▸ Problem
With the pictures removed, please write out every line below exactly as given.

--

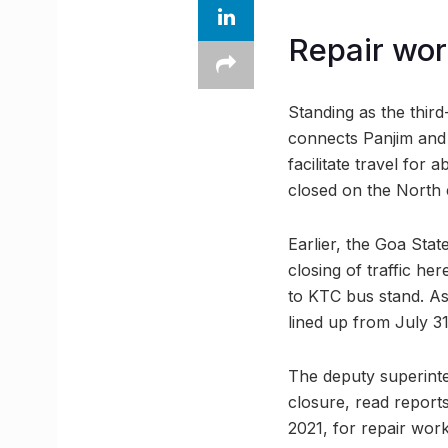
Repair wor
Standing as the third
connects Panjim and
facilitate travel for
closed on the North 
Earlier, the Goa Sta
closing of traffic h
to KTC bus stand. As
lined up from July 31
The deputy superinte
closure, read report
2021, for repair work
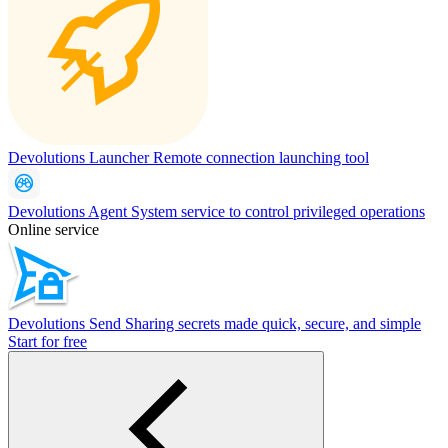
Devolutions Launcher
Remote connection launching tool
Devolutions Agent
System service to control privileged operations
Online service
Devolutions Send
Sharing secrets made quick, secure, and simple
Start for free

--

▸ Answer area
Repair wor
Standing as the third
connects Panjim and
facilitate travel for
closed on the North 
Earlier, the Goa Sta
closing of traffic h
to KTC bus stand. As
lined up from July 31
The deputy superinte
closure, read report
2021, for repair work
Devolutions Launcher
Remote connection launching tool
Devolutions Agent
System service to control privileged operations
Online service
Devolutions Send
Sharing secrets made quick, secure, and simple
Start for free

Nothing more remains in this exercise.